Among the entries below, find the lines with "thumb" and copy them.
◆ ◆ ◆ ◆
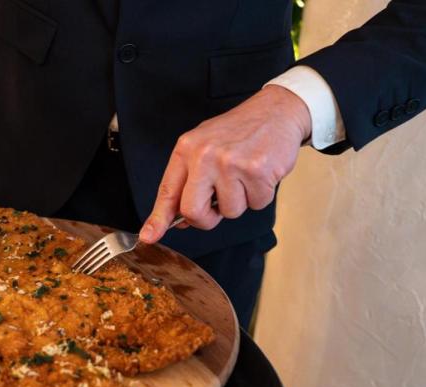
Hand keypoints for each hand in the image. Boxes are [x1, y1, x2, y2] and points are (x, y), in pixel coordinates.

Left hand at [139, 85, 311, 243]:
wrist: (276, 111)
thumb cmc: (239, 132)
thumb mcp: (204, 146)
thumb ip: (189, 181)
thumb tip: (179, 219)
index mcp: (186, 149)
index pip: (167, 191)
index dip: (158, 218)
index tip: (149, 236)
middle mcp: (204, 155)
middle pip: (193, 211)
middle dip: (206, 219)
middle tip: (217, 206)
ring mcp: (230, 163)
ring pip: (229, 211)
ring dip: (240, 201)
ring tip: (244, 176)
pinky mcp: (256, 171)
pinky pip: (256, 204)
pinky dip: (260, 195)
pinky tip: (260, 174)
◆ ◆ ◆ ◆
SOLUTION BELOW
thumb cmc: (239, 132)
thumb mcp: (204, 146)
thumb ip: (189, 181)
thumb tip: (179, 219)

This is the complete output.